**DATA SHOWN:**
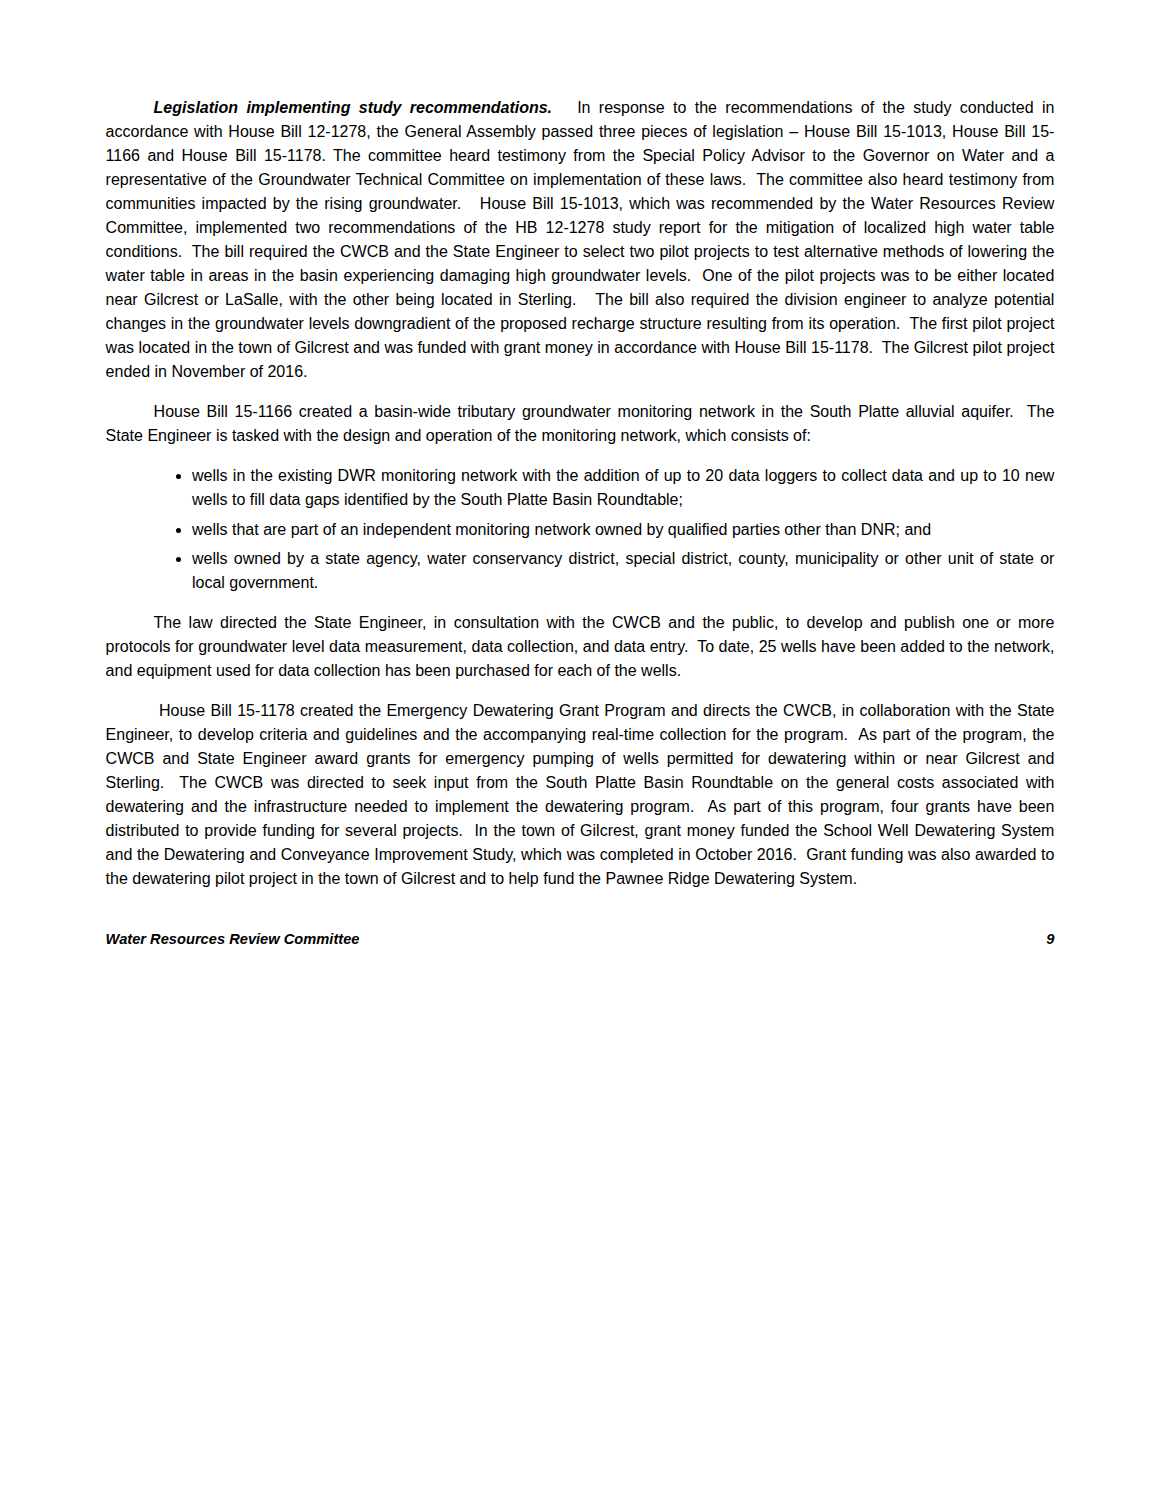Legislation implementing study recommendations. In response to the recommendations of the study conducted in accordance with House Bill 12-1278, the General Assembly passed three pieces of legislation – House Bill 15-1013, House Bill 15-1166 and House Bill 15-1178. The committee heard testimony from the Special Policy Advisor to the Governor on Water and a representative of the Groundwater Technical Committee on implementation of these laws. The committee also heard testimony from communities impacted by the rising groundwater. House Bill 15-1013, which was recommended by the Water Resources Review Committee, implemented two recommendations of the HB 12-1278 study report for the mitigation of localized high water table conditions. The bill required the CWCB and the State Engineer to select two pilot projects to test alternative methods of lowering the water table in areas in the basin experiencing damaging high groundwater levels. One of the pilot projects was to be either located near Gilcrest or LaSalle, with the other being located in Sterling. The bill also required the division engineer to analyze potential changes in the groundwater levels downgradient of the proposed recharge structure resulting from its operation. The first pilot project was located in the town of Gilcrest and was funded with grant money in accordance with House Bill 15-1178. The Gilcrest pilot project ended in November of 2016.
House Bill 15-1166 created a basin-wide tributary groundwater monitoring network in the South Platte alluvial aquifer. The State Engineer is tasked with the design and operation of the monitoring network, which consists of:
wells in the existing DWR monitoring network with the addition of up to 20 data loggers to collect data and up to 10 new wells to fill data gaps identified by the South Platte Basin Roundtable;
wells that are part of an independent monitoring network owned by qualified parties other than DNR; and
wells owned by a state agency, water conservancy district, special district, county, municipality or other unit of state or local government.
The law directed the State Engineer, in consultation with the CWCB and the public, to develop and publish one or more protocols for groundwater level data measurement, data collection, and data entry. To date, 25 wells have been added to the network, and equipment used for data collection has been purchased for each of the wells.
House Bill 15-1178 created the Emergency Dewatering Grant Program and directs the CWCB, in collaboration with the State Engineer, to develop criteria and guidelines and the accompanying real-time collection for the program. As part of the program, the CWCB and State Engineer award grants for emergency pumping of wells permitted for dewatering within or near Gilcrest and Sterling. The CWCB was directed to seek input from the South Platte Basin Roundtable on the general costs associated with dewatering and the infrastructure needed to implement the dewatering program. As part of this program, four grants have been distributed to provide funding for several projects. In the town of Gilcrest, grant money funded the School Well Dewatering System and the Dewatering and Conveyance Improvement Study, which was completed in October 2016. Grant funding was also awarded to the dewatering pilot project in the town of Gilcrest and to help fund the Pawnee Ridge Dewatering System.
Water Resources Review Committee 9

**TASK TO COMPLETE:**
Restate the records in full and word for word, but keep the pictures out.

**FINISHED TASK:**
Legislation implementing study recommendations. In response to the recommendations of the study conducted in accordance with House Bill 12-1278, the General Assembly passed three pieces of legislation – House Bill 15-1013, House Bill 15-1166 and House Bill 15-1178. The committee heard testimony from the Special Policy Advisor to the Governor on Water and a representative of the Groundwater Technical Committee on implementation of these laws. The committee also heard testimony from communities impacted by the rising groundwater. House Bill 15-1013, which was recommended by the Water Resources Review Committee, implemented two recommendations of the HB 12-1278 study report for the mitigation of localized high water table conditions. The bill required the CWCB and the State Engineer to select two pilot projects to test alternative methods of lowering the water table in areas in the basin experiencing damaging high groundwater levels. One of the pilot projects was to be either located near Gilcrest or LaSalle, with the other being located in Sterling. The bill also required the division engineer to analyze potential changes in the groundwater levels downgradient of the proposed recharge structure resulting from its operation. The first pilot project was located in the town of Gilcrest and was funded with grant money in accordance with House Bill 15-1178. The Gilcrest pilot project ended in November of 2016.
House Bill 15-1166 created a basin-wide tributary groundwater monitoring network in the South Platte alluvial aquifer. The State Engineer is tasked with the design and operation of the monitoring network, which consists of:
wells in the existing DWR monitoring network with the addition of up to 20 data loggers to collect data and up to 10 new wells to fill data gaps identified by the South Platte Basin Roundtable;
wells that are part of an independent monitoring network owned by qualified parties other than DNR; and
wells owned by a state agency, water conservancy district, special district, county, municipality or other unit of state or local government.
The law directed the State Engineer, in consultation with the CWCB and the public, to develop and publish one or more protocols for groundwater level data measurement, data collection, and data entry. To date, 25 wells have been added to the network, and equipment used for data collection has been purchased for each of the wells.
House Bill 15-1178 created the Emergency Dewatering Grant Program and directs the CWCB, in collaboration with the State Engineer, to develop criteria and guidelines and the accompanying real-time collection for the program. As part of the program, the CWCB and State Engineer award grants for emergency pumping of wells permitted for dewatering within or near Gilcrest and Sterling. The CWCB was directed to seek input from the South Platte Basin Roundtable on the general costs associated with dewatering and the infrastructure needed to implement the dewatering program. As part of this program, four grants have been distributed to provide funding for several projects. In the town of Gilcrest, grant money funded the School Well Dewatering System and the Dewatering and Conveyance Improvement Study, which was completed in October 2016. Grant funding was also awarded to the dewatering pilot project in the town of Gilcrest and to help fund the Pawnee Ridge Dewatering System.
Water Resources Review Committee 9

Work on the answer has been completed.